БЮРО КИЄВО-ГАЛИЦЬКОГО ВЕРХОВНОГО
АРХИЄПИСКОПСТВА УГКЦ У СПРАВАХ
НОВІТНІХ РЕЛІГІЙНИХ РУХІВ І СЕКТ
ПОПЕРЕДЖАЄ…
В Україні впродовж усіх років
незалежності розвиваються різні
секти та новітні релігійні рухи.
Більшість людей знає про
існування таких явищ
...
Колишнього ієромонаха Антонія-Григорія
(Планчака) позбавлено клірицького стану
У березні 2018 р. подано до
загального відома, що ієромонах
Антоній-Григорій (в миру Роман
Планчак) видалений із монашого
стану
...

▸ What needs to be done: Exactly the lines from the one that holds "загального відома, що ієромонах" through the final line of the records above should be written out, and only those.

▸ Solution to the problem:
загального відома, що ієромонах
Антоній-Григорій (в миру Роман
Планчак) видалений із монашого
стану
...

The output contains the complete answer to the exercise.